Encoding <combining abbreviation mark> (was: Re: A sign/abbreviation for "magister")
Marcel Schneider via Unicode
unicode at unicode.org
Sun Nov 4 02:24:57 CST 2018
On 03/11/2018 23:50, James Kass via Unicode wrote:
> When the topic being discussed no longer matches the thread title,
> somebody should start a new thread with an appropriate thread title.
Yes, that is what also the OP called for, but my last reply though
taking me some time to write was sent without checking the new mail,
so unfortunately it didn’t acknowledge. So let’s start this new thread
to account for Philippe Verdy’s proposal to encode a new format control.

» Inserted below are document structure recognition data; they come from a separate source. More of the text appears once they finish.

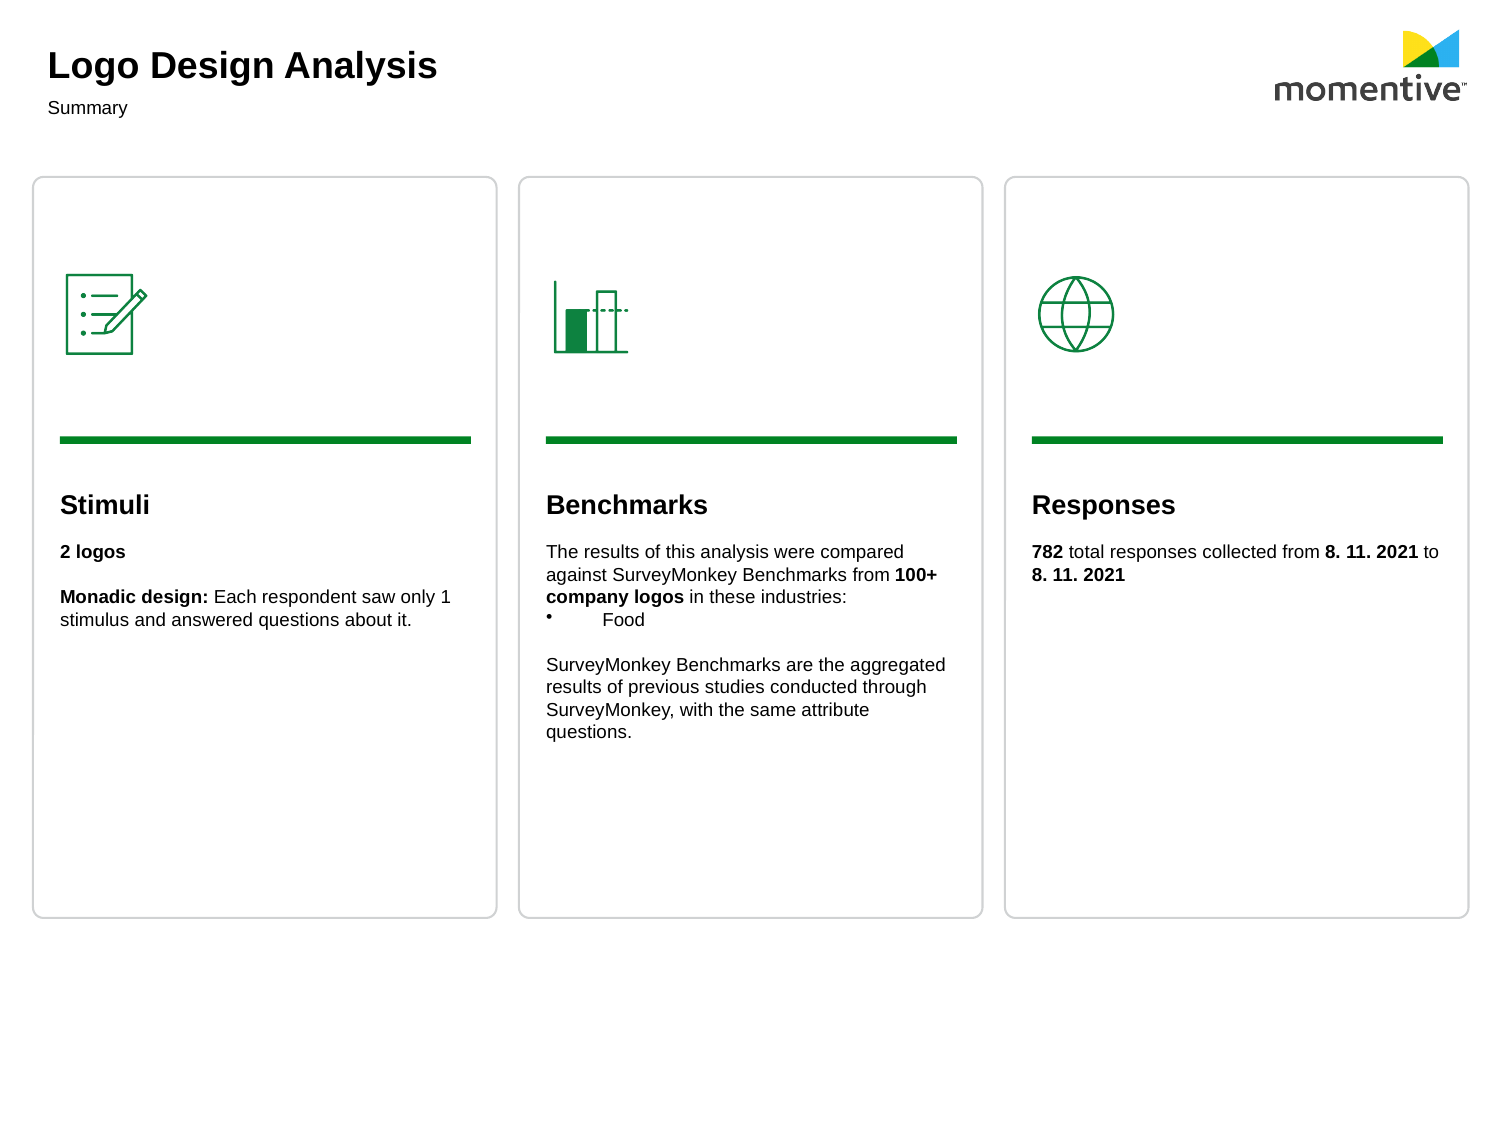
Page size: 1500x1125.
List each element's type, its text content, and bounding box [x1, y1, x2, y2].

picture [545, 269, 636, 360]
text_box 2 logos Monadic design: Each respondent saw only 1 stimulus and answered questions about it. [59, 539, 471, 722]
text_box [1031, 436, 1443, 444]
picture [59, 269, 150, 360]
text_box [518, 176, 983, 918]
text_box [59, 436, 471, 444]
picture [1274, 29, 1467, 101]
text_box Responses [1031, 487, 1443, 521]
text_box Logo Design Analysis [32, 33, 1229, 89]
text_box [1004, 176, 1469, 918]
text_box 782 total responses collected from 8. 11. 2021 to 8. 11. 2021 [1031, 539, 1443, 744]
picture [1031, 269, 1122, 360]
text_box Benchmarks [545, 487, 957, 521]
text_box [545, 436, 957, 444]
text_box Stimuli [59, 487, 471, 521]
text_box [32, 176, 497, 918]
text_box Summary [32, 89, 1229, 125]
text_box The results of this analysis were compared against SurveyMonkey Benchmarks from 100+ company logos in these industries: Food SurveyMonkey Benchmarks are the aggregated results of previous studies conducted through SurveyMonkey, with the same attribute questions. [545, 539, 957, 744]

But all what I can add so far prior to probably stepping out of this
discussion is that the industry does not seem to be interested in this
initiative. Why do I think so? As already discussed on this List, even
the long-existing FRACTION SLASH U+2044 has not been implemented by
major vendors, except that HarfBuzz does implement it and makes its
specified behavior available in environments using HarfBuzz, among
which some major vendors’ products are actually available with
As a result, the Polish abbreviation of Magister as found on the
postcard, and all other abbreviations using superscript that have
been put into parallel in the parent thread, cannot be reliably
encoded without using preformatted superscript, so far as the goal
is a plain text backbone being in the benefit of reliable rendering
support, rather than a semantic-centered coding that may be easier
to parse by special applications but lacks wider industrial support.
If nevertheless, <combining abbreviation mark> is encoded and will
gain traction, or rather reversely: if it gains traction and will be
encoded (I don’t know which way around to put it, given U+2044 has
been encoded but one still cannot seem to be able to call it widely
implemented), I would surely add it on keyboard layouts if I will
still be maintaining any in that era.